### DOCUMENT TEXT ###
SQL Query for selecting entities from a history ch

2019-08-23 11:25发布

I have to create a query that I am not really sure how to handle since I can't get all the cases covered.

I have one table called company with the following (relative) columns

Table Company

Columns:

Id | Name | Status | Status_Effective_Date

Let's say that Status can take values from 1 to 12. The logic is that the company is in status 2 for example since 01/01/2018 (status_effective_date)

Table Company Status History

Columns

Id | Company_Id | Status | Status_Effective_Date

This table holds the history of the changes that have happened to the status. If for example I have two entries for the company with Id = 10 like

Row_1 : 1 | 10 | 1 | 02/03/2011
Row_2 : 2 | 10 | 5 | 06/08/2013

Then the company with Id = 10 was is status 1 from 02/03/2011 until 06/08/2013. After that it was is status 5.

What I want to do is to create a report that will show me all the companies that for a selected date range have been at some point in the selected status.

Now for example let's say I want to query with status = 1 and date range between 01/01/2017 - 31/12/2017

The cases that I have to cover that I can understand are: (YES the cases that I want and NO the cases that I don't want)

  1. One company was always in status 1 and never changed (YES)

    1.1 The company_table entry has status = 1 and effective date before the start date

    1.2 The company_status_history table doesn't have any rows since no change in the status has been applied

  2. One company was in status 1 and changed to different status before the date range (NO)

    2.1 The company_table entry has status <> 1 and effective date before the start date

    2.2 The company_status_history_table has one entry of the company in the status 1 with effective date the initial effective date (initial state) and one entry of the company in the new status (<>1) with effective date the date of the change (before the date range)

  3. One company was in status 1 and changed to different status inside the date range (YES)

    3.1 The company_table entry has status <> 1 and effective date after the start date and before the end date

    3.2 The company_status_history_table has one entry of the company in the status 1 with effective date the initial effective date (initial state) and one entry of the company in the new status (<>1) with effective date the date of the change (inside the date range)

  4. One company was in status 1 and changed to different status after the date range (YES)

    4.1 The company_table entry has status <> 1 and effective date after the after the end date

    4.2 The company_status_history_table has one entry of the company in the status 1 with effective date the initial effective date (initial state) and one entry of the company in the new status (<>1) with effective date the date of the change (after the date range)

  5. One company was in status <>1 and changed to status = 1 before the date range (YES)

    5.1 The company_table entry has status 1 or <> 1 (since it might have changed again) and the effective date could be before the date range if it is still in status = 1 or some later date if it has changed again.

    5.2 The company_status_history_table has one entry of the company in the previous status with effective date the initial effective date (initial state) and at least one entry of the company in the new status (=1) with effective date the date of the change (before the date range)

  6. One company was in status <>1 and changed to status 1 inside the date range (YES)
### SOURCE DATA ###
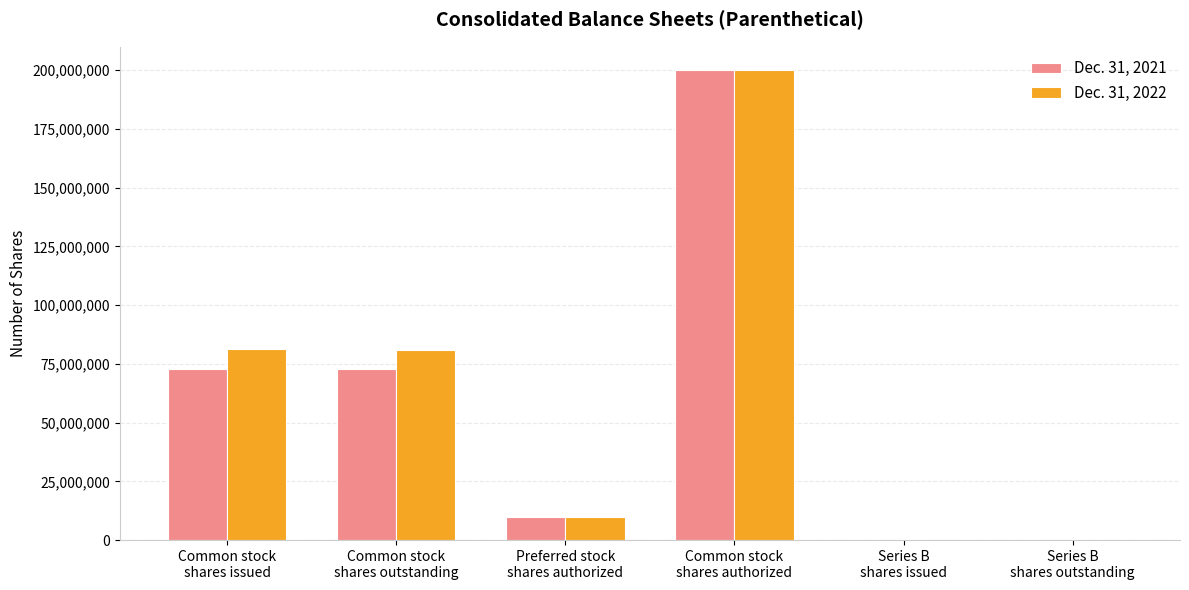

Count the number of data series in this chart.

2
###
EXERCISE INSTRUCTIONS:
Reproduce the passage of the company status history post between "5.1 The company_table" and "has changed again.", inclusive.

EXERCISE RESULT:
5.1 The company_table entry has status 1 or <> 1 (since it might have changed again) and the effective date could be before the date range if it is still in status = 1 or some later date if it has changed again.